Win every thoroughbred horse race and it's a triple crown. Reach each base on separate at-bats in baseball and it's a cycle.
So what's it called when someone aces all of their standardized tests? Whatever the name, Gautum Mereddy is it. Duluth East's king of the ACT and SAT received perfect or near-perfect scores on all five of the tests he took.
"I was super excited, called my parents, (and said) 'Yo, I got this score,'" Mereddy said, "like woah."
It wasn't superstition or aligning of the stars that yielded the senior his printed perfection. It was simply "a lot of studying." Even so, with the weeks of preparing in advance for test day, he never saw a perfect score on the practice exams he took.
For all that academic excellence he was rewarded however, ask Mereddy what he thinks of the tests in the first place and he shrugs off their significance.
"It's just a number in the end," he said.
Mereddy doesn't hold standardized testing in high regard. "There's more to a student than just some test numbers and whatnot," he said. That doesn't mean he thinks one should brush off trying to do your best. "If you're going to do anything, you should try to do it to the best of your abilities."
What Mereddy is best at is chemistry.
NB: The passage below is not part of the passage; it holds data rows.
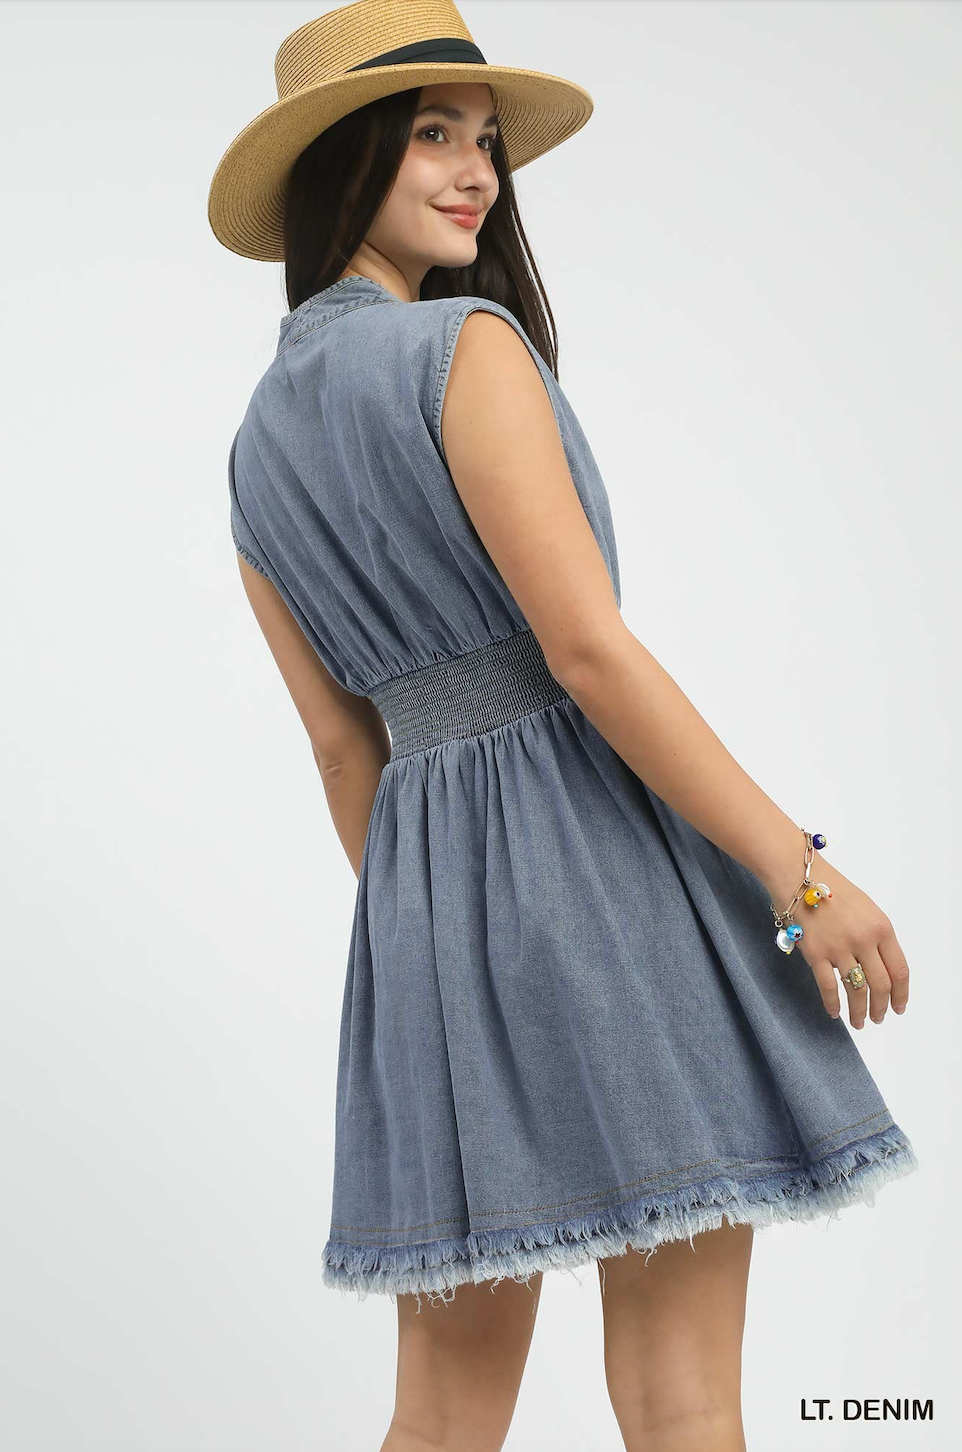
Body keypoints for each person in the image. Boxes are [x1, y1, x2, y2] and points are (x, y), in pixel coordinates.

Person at [208, 3, 918, 1449]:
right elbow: (585, 655)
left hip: (424, 938)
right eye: (430, 138)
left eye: (482, 145)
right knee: (676, 1401)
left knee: (444, 1418)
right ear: (345, 160)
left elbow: (349, 756)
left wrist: (447, 950)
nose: (474, 173)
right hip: (607, 893)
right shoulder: (462, 350)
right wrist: (799, 871)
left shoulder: (254, 447)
It's given him a good introduction into the world of public health and medicine - a field he hopes to enter one day.
"It gives you a good foundation for getting into medicine," he said. "I also have an interest in communication as well, since that's not as well regarded aspect of medicine, even though it's integral to it."
It's why when Mereddy decides on a college he wants - and there are many he's considering - he wants a strong focus on STEM, with a potential minor in communication. While he's always enjoyed the sciences, it's his recent research that's given him an appreciation for strong communicative skills.
He has three academic articles published, with a fourth that's been approved for publishing. Currently, Mereddy has been diving into the world of drug repurposing, trying to find whether the treatment for malaria could be effective for cancer. He conducts this research in a lab at the University of Minnesota Duluth with a professor and graduate students.
"I got my inspiration from my parents because they are also involved as professors at UMD," he said. "I got to see their work at an early age."
His mom teaches chemistry and his dad teaches pharmacy. Even with their emphasis on the fields of science, Mereddy, an only child, said they've been largely hands off on his education. And through that freedom, he took his own initiative in school and volunteering.
Accompanying his recent academic accolades are a 4.0 GPA, qualifying scores on three Advanced Placement courses and a list of volunteering options.
"I've been doing a lot of health care-related volunteering. The combination of (the) science behind it and the social interactions with the doctors and patients - I just think it's rather interesting," he said.
Mereddy has committed time at St. Luke's and Essentia Health-St. Mary's Medical Center, the Chris Jensen Health and Rehabilitation Center and the Damiano Center.